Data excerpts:
+-------+

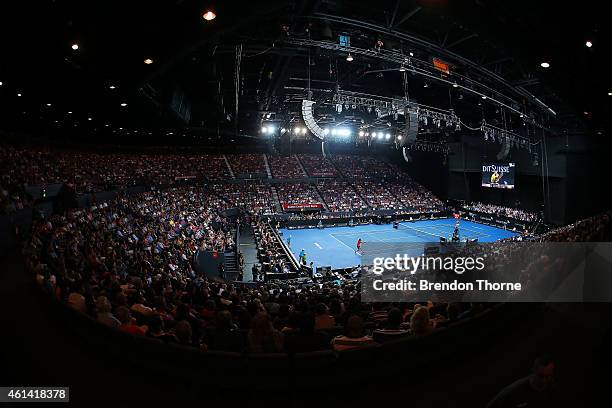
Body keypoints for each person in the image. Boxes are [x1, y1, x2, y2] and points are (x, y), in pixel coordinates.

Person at [487, 355, 558, 408]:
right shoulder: (514, 390)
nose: (544, 380)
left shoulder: (551, 388)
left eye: (548, 376)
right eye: (541, 376)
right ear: (533, 370)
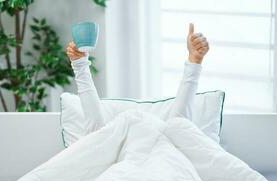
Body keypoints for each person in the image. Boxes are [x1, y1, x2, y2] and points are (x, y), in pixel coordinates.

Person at [66, 23, 209, 133]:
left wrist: (195, 61)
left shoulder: (167, 145)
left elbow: (179, 129)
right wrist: (80, 65)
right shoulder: (111, 147)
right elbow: (97, 137)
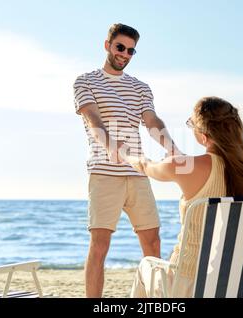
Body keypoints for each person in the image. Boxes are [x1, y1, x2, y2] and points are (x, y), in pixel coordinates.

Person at [127, 96, 243, 297]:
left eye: (192, 124)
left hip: (188, 286)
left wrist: (125, 153)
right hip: (235, 287)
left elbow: (146, 166)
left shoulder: (185, 166)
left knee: (147, 264)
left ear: (203, 134)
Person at [73, 23, 182, 298]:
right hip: (103, 172)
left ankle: (153, 300)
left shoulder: (141, 87)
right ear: (107, 45)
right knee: (100, 245)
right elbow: (92, 119)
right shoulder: (85, 81)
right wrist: (111, 145)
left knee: (152, 242)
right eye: (120, 47)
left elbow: (152, 121)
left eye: (131, 51)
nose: (125, 54)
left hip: (137, 172)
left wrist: (173, 149)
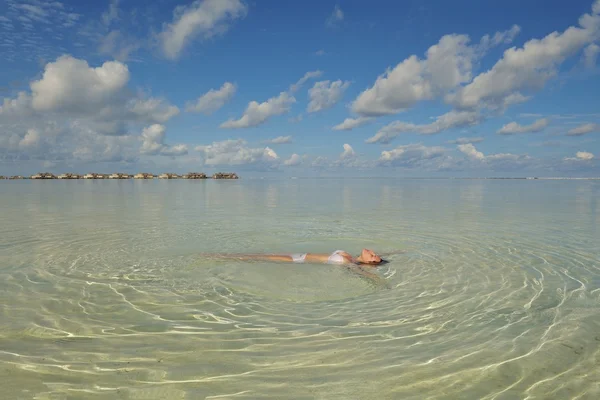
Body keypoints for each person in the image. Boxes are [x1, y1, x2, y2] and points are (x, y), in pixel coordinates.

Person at [230, 248, 384, 266]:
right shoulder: (350, 256)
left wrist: (379, 282)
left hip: (298, 259)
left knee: (256, 257)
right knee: (259, 255)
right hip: (298, 254)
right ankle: (227, 256)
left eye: (374, 255)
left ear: (370, 261)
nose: (373, 251)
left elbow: (361, 274)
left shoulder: (348, 262)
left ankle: (220, 257)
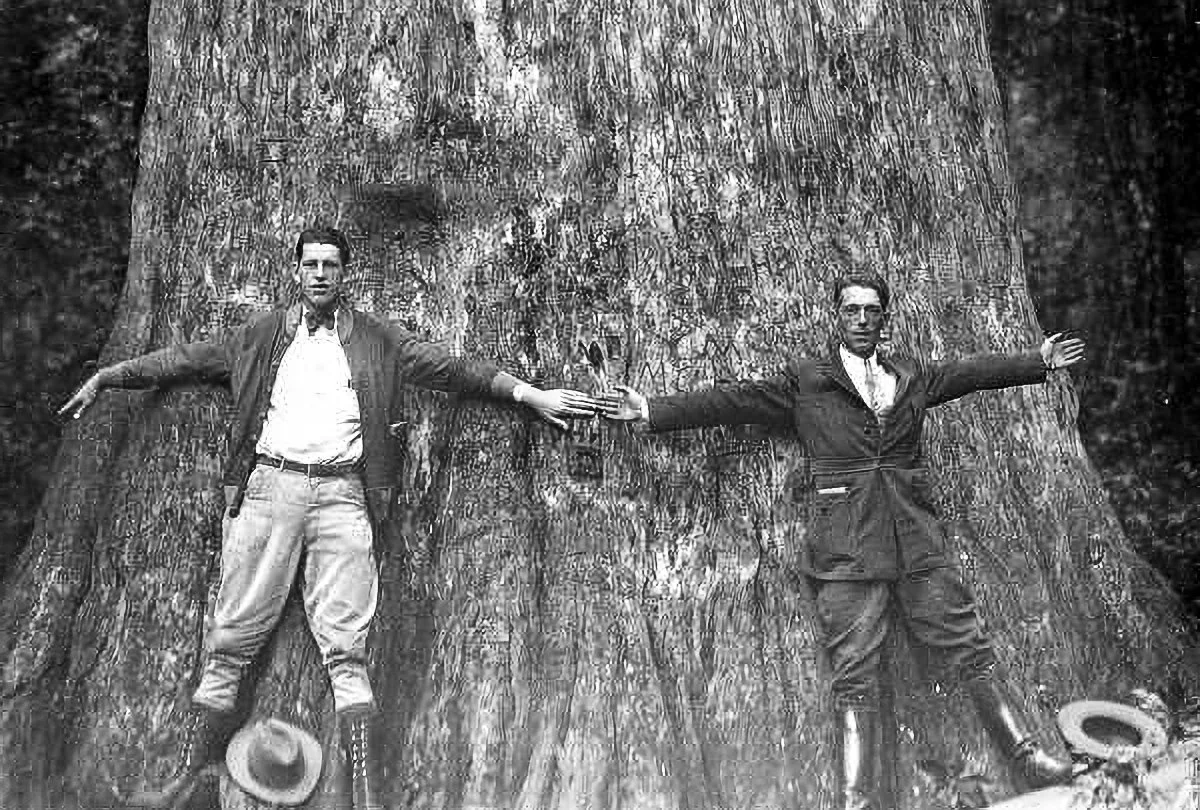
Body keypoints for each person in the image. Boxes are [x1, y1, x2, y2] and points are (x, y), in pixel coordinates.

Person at [59, 226, 598, 810]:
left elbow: (452, 368)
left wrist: (529, 394)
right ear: (297, 271)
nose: (320, 273)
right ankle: (181, 783)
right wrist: (110, 375)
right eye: (310, 263)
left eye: (330, 265)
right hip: (268, 491)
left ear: (345, 275)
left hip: (344, 498)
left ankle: (365, 799)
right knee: (230, 636)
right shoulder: (261, 335)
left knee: (347, 647)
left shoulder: (376, 341)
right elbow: (183, 360)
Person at [600, 272, 1085, 810]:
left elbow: (966, 373)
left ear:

+-------+

**Exercise brief**.
Return only this span, exactly: the line that contains "nose: (320, 273)" and all lines after it to the end of the records.

**Answer section**.
nose: (320, 273)
right ankle: (181, 783)
right wrist: (110, 375)
right eye: (310, 263)
left eye: (330, 265)
right hip: (268, 491)
left ear: (345, 275)
left hip: (344, 498)
left ankle: (365, 799)
right knee: (230, 636)
right shoulder: (261, 335)
left knee: (347, 647)
left shoulder: (376, 341)
right elbow: (183, 360)
Person at [600, 272, 1085, 810]:
left elbow: (966, 373)
left ear:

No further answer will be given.